Let A0 be the result - the zero'th order coefficient of 1/A(1/z)/A(z). Then the numbers in the acf are just the Laurent coefficients of 1/A(1/z)/A(z)/A0, and the sum - the Quenouille correction - is just 1/A(1)/A(1)/A0.

So here are some results. First the formulae for the Quenouille factors for adjustment of trend uncertainty:

| |

AR(1) | (1+A1)/(1-A1)=A(-1)/A(1) |

ARMA(1,1) | A(-1)/A(1)*(1+M1)^{2}/(1+M1^{2}+2*M1*A1)) |

AR(2) | A(-1)/A(1)*(1+A2)/(1-A2))) |

AR(3) | A(-1)/A(1)*(1+A2+(A1-A3)*A3^{2})/((1-A2-(A1+A3)*A3^{2})) |

And here are the numerical results for the monthly data, period 1980-July 2013. First the OLS trend and standard error; then the various models, with in each case the R arima() trend and se, and then the se as calculated by the above Quenouille-style approx.
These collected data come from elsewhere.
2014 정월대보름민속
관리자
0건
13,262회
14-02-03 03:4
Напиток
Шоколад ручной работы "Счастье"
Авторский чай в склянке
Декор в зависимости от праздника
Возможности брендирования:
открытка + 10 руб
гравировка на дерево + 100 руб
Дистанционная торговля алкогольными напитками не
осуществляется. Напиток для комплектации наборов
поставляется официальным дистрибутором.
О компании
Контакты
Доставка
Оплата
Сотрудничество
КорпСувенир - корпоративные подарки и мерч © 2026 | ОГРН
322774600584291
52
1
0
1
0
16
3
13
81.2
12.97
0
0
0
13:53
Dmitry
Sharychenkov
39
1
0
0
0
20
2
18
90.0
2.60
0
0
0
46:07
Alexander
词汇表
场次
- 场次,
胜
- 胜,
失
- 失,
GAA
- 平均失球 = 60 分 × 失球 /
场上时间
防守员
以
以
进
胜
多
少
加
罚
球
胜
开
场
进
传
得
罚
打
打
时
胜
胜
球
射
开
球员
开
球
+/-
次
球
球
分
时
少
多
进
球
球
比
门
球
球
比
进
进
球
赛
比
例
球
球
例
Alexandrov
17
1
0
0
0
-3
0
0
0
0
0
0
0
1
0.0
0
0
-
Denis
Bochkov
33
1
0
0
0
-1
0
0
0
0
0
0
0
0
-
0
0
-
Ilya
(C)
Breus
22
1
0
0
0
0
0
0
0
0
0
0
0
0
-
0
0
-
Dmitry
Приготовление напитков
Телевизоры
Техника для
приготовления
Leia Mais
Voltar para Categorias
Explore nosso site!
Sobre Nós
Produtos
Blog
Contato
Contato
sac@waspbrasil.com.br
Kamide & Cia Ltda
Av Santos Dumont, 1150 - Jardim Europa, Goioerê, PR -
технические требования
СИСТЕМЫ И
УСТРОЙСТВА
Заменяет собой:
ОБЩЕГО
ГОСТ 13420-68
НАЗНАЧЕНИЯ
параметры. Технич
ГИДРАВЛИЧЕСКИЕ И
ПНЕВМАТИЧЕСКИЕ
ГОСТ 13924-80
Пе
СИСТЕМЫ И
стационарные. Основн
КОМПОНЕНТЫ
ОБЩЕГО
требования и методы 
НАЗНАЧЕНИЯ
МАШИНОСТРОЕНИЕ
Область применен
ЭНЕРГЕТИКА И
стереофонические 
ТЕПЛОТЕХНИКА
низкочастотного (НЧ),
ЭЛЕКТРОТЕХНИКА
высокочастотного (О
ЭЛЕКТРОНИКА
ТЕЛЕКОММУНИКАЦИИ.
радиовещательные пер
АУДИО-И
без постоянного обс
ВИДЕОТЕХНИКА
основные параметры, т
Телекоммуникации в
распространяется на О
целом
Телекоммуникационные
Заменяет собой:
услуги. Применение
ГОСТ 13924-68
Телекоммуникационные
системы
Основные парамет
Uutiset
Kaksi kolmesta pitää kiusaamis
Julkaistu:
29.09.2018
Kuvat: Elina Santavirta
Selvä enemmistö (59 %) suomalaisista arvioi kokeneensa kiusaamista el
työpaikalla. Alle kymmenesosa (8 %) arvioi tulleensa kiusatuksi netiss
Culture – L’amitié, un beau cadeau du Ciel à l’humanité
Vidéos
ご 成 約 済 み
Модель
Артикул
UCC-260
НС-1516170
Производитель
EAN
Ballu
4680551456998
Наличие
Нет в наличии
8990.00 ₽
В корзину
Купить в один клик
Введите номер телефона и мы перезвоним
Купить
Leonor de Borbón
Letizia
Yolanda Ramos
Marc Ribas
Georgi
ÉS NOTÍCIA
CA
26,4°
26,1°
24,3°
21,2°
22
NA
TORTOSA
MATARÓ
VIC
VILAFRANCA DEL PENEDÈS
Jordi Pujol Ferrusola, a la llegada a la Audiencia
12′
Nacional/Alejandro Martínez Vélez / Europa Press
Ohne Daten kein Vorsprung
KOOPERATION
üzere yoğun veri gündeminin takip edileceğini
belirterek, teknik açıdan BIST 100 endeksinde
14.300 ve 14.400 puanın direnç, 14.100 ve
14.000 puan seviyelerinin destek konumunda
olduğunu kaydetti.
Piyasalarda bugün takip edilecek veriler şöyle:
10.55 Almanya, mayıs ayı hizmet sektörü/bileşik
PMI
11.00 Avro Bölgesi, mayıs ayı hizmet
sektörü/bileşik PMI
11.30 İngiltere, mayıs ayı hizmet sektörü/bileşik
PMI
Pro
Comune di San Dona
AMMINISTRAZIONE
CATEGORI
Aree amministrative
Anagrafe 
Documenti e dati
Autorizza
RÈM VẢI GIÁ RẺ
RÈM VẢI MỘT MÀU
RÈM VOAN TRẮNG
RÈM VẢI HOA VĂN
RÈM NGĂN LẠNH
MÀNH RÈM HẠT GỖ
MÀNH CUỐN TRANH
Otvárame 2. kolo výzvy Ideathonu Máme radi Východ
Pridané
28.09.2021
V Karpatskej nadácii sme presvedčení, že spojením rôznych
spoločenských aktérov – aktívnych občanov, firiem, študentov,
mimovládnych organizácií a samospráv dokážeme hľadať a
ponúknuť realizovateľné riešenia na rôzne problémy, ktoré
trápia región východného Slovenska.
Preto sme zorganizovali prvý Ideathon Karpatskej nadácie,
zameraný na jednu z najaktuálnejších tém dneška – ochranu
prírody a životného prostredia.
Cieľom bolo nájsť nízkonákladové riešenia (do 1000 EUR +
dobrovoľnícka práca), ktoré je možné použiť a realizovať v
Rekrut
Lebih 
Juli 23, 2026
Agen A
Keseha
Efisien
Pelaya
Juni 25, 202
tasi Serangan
Result | HADCRUT4 | GISS | NOAA | UAH | MSU-RSS |

OLS trend β | 1.7020 | 1.7092 | 1.7500 | 1.4086 | 1.5676 |

OLS s.e. β | 0.0463 | 0.0651 | 0.0514 | 0.0665 | 0.0641 |

AR(1) trend β | 1.6984 | 1.7084 | 1.7449 | 1.4161 | 1.5678 |

AR(1) s.e. β | 0.0785 | 0.0936 | 0.0765 | 0.1101 | 0.0978 |

AR(1) Quen s.e. | 0.0781 | 0.0933 | 0.0762 | 0.1096 | 0.0974 |

ARMA(1,1) trend β | 1.6953 | 1.7025 | 1.7423 | 1.4188 | 1.5687 |

ARMA(1,1) s.e. β | 0.0946 | 0.1132 | 0.0936 | 0.1189 | 0.1027 |

ARMA(1,1) Quen s.e. | 0.0940 | 0.1123 | 0.0930 | 0.1182 | 0.1022 |

AR(2) trend β | 1.6854 | 1.6831 | 1.7363 | 1.4221 | 1.5756 |

AR(2) s.e. β | 0.0929 | 0.1103 | 0.0899 | 0.1228 | 0.1045 |

AR(2) Quen s.e. | 0.0925 | 0.1106 | 0.0894 | 0.1217 | 0.1037 |

AR(3) trend β | 1.6893 | 1.6853 | 1.7395 | 1.4098 | 1.5673 |

AR(3) s.e. β | 0.0908 | 0.1060 | 0.0901 | 0.1073 | 0.0971 |

AR(3) Quen s.e. | 0.0900 | 0.1059 | 0.0893 | 0.1060 | 0.0961 |

#### Conclusion

For autocorrelated data, the ordinary OLS trend analysis will get the trend near right with a O(1/N) error, which can be calculated. But the standard error will be substantially underestimated. There are at least three options

- Use a package like arima() in R, which probably uses a general optimisation algorithm

- Use the Newton-Raphson-style algorithm that I described here (I'm planning an update with more systematic code). This is fast and does everything at once. It is easy to code in R, but not so much in, say, Javascript.
- Calculate and correct the OLS trends, using Yule-Walker equations to estimate model coefficients.

The approximations will deteriorate with vary high autocorrelation. Then the best remedy is to instead use, say, annual averages. Little information will be lost, and the autocorrelation will reduce.